#### Material for the task
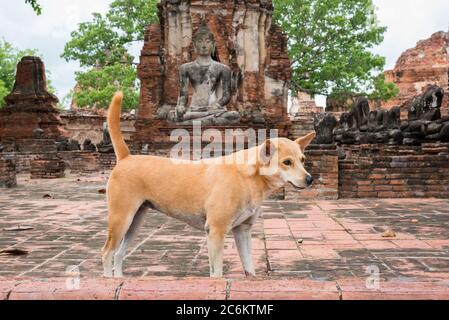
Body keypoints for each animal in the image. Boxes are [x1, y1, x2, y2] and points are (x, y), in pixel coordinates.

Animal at [102, 92, 316, 278]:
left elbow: (249, 268)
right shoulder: (216, 231)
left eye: (303, 160)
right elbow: (217, 273)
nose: (309, 179)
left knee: (119, 254)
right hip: (121, 219)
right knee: (107, 253)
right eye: (287, 162)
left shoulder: (243, 231)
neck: (247, 178)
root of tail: (127, 157)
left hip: (135, 221)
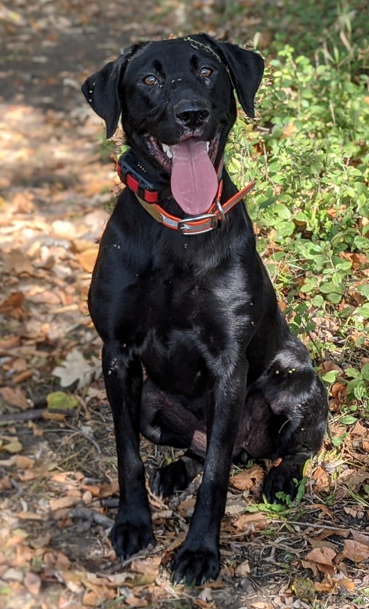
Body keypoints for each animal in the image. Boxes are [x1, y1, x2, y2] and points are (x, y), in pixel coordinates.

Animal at [82, 34, 326, 584]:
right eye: (149, 79)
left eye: (209, 71)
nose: (191, 113)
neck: (178, 226)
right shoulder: (117, 356)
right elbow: (128, 453)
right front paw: (133, 524)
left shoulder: (228, 366)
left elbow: (216, 475)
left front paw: (198, 552)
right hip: (152, 404)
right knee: (199, 446)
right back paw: (175, 470)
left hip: (297, 384)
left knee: (288, 448)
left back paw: (281, 480)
########
# What this task involves
Print verbatim every line above, apart from the pictures.

# Task response
Body keypoints for each animal in the image. Boxes are [x1, y1, x2, y2] and points are (x, y), in pixel coordinates.

Animal at [102, 92, 316, 278]:
left elbow: (249, 268)
right shoulder: (216, 231)
left eye: (303, 160)
right elbow: (217, 273)
nose: (309, 179)
left knee: (119, 254)
right hip: (121, 219)
right knee: (107, 253)
right eye: (287, 162)
left shoulder: (243, 231)
neck: (247, 178)
root of tail: (127, 157)
left hip: (135, 221)
Body keypoints for each animal in the image. Boxes are [x1, y1, x2, y2] and points are (x, y), in pixel coordinates.

Animal at [82, 34, 326, 584]:
right eye: (149, 79)
left eye: (209, 71)
nose: (191, 113)
neck: (178, 226)
right shoulder: (117, 356)
right elbow: (128, 453)
right front paw: (133, 524)
left shoulder: (228, 366)
left elbow: (216, 475)
left front paw: (198, 552)
right hip: (152, 404)
right knee: (199, 446)
right back paw: (175, 470)
left hip: (297, 384)
left knee: (288, 448)
left back paw: (281, 480)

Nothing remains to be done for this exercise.